→ **练习目标**
请紧接下文中关于数据步PDV与指针的讨论帖的最后一句，续写其后的内容。

→ **阅读文本**
====

如何找重复的id号

Imasasor 发表于 2013-10-29 16:09
请问两个set是几个指针，几个pdv

不敢妄言有多少年经验和真弄明白了PDV.

个人理解一个数据步应该只有一个PDV，用于储存所有的变量名和需要处理的数据.
指针可能会有多个， 比如整个数据步的指针可以指向整段程序的某一段， 如第一个set语句，do-
loop， run 语句等。 而set语句的指针 point＝ 指向第几行数据， do-loop的指针指向第几个循环参数.

在上面的程序里, 当数据步指针指向do-loop时, 会hold住第一个set语句读入的数据, 并执行do-loop内的语句. do-loop每循环一次, 就用第二个set语句从第二个数据集读入一条由 point＝ 指定的观测, 然后执行IF语句.

do-loop运行时数据步的指针始终指向do-loop，而第二个set语句随着循环参数的变化指向第二个数据集的不同观测并读取数据。

do-loop运行时, PDV 中由do-loop前set语句读取的数据集 1 的数据保持不变，与do-loop内部有关的数据不断变化，满足一定条件的用output语句输出到结果数据集。

====

→ **数据**
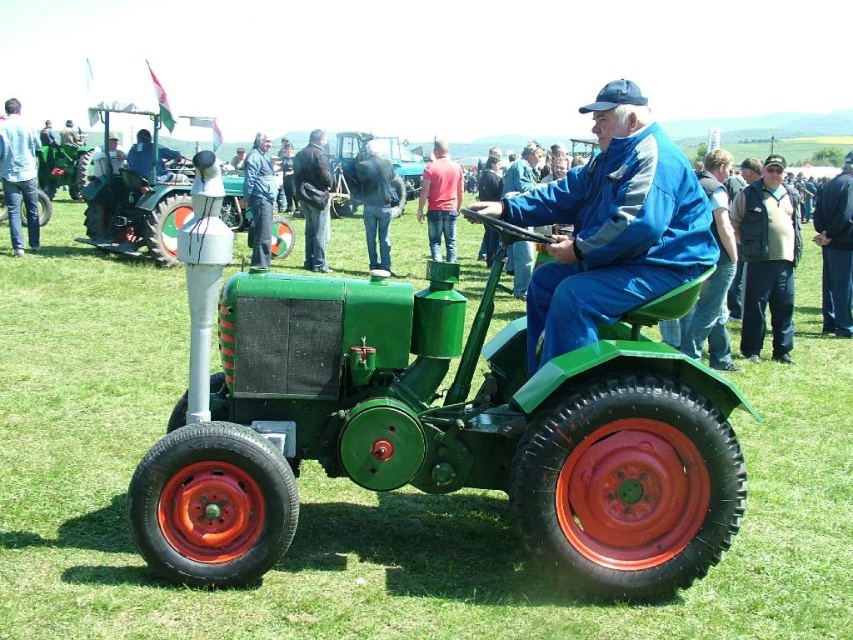
Is dark gray fabric jacket at center thinner than green matte tractor at left?

Correct, dark gray fabric jacket at center's width is less than green matte tractor at left's.

What do you see at coordinates (312, 198) in the screenshot? The width and height of the screenshot is (853, 640). I see `dark gray fabric jacket at center` at bounding box center [312, 198].

Does point (312, 145) come behind point (65, 148)?

No, it is not.

Identify the location of dark gray fabric jacket at center. (312, 198).

Does point (361, 189) lie behind point (44, 182)?

No, it is in front of (44, 182).

Does denim jacket at center have a lesser width compared to green matte tractor at left?

Yes, denim jacket at center is thinner than green matte tractor at left.

Is point (375, 141) more distant than point (51, 180)?

No, it is not.

The height and width of the screenshot is (640, 853). I want to click on denim jacket at center, so click(x=375, y=204).

Identify the location of blue denim jacket at center. The height and width of the screenshot is (640, 853). (259, 198).

Does blue denim jacket at center have a greater height compared to green matte tractor at left?

No.

Where is `blue denim jacket at center`? blue denim jacket at center is located at coordinates (259, 198).

The height and width of the screenshot is (640, 853). What are the coordinates of `blue denim jacket at center` in the screenshot? It's located at (259, 198).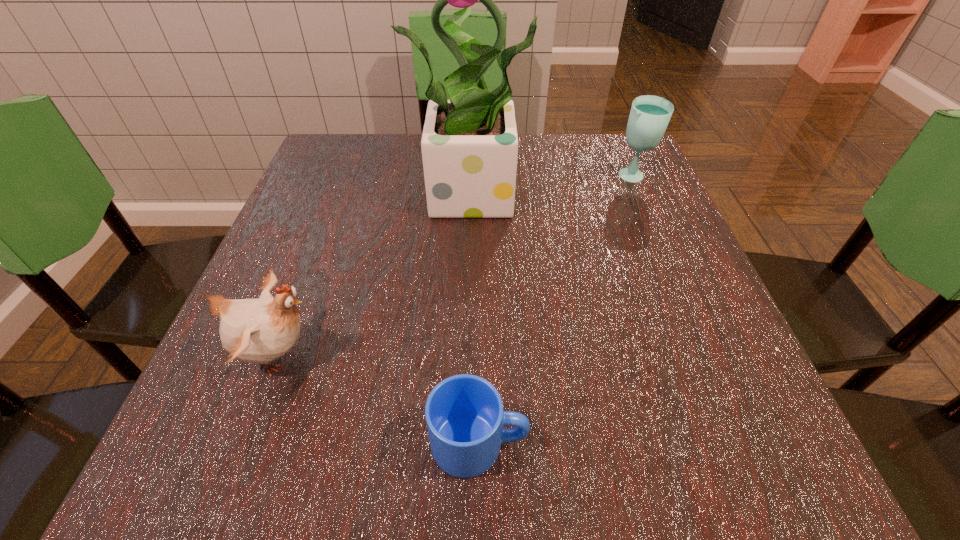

====

→ **任务输出**
两个数据集的变量名是在数据步开始运行前存入PDV的. 如果两个数据集有相同的变量名，第二个set语句读入的数据会覆盖第一个set语句读入的数据值。

这样说来上面的code有点费解. 因此做了点修改，可能会清楚些. 由于do-loop从_n_+1开始, 所以局限于找出 id2中的重复值出现在id１中相同值的后面.

1. data tem;
   
2. input id1 id2;
   
3. cards;
   
4. 1 2
   
5. 2 1
   
6. 4 7
   
7. 5 8
   
8. 6 9
   
9. 8 5
   
10. ; run;
    
11. 
    
12. data repeated;
    
13.      set tem (rename=(id1=_id1 id2=_id2));
    
14.        n = _n_;
    
15.      do i = n+1 to nobs;
    
16.        set tem nobs=nobs point=i;
    
17.        if _id1 = id2 then output;
    
18.      end;
    
19.     keep id1 id2;
    
20. run;
    
21.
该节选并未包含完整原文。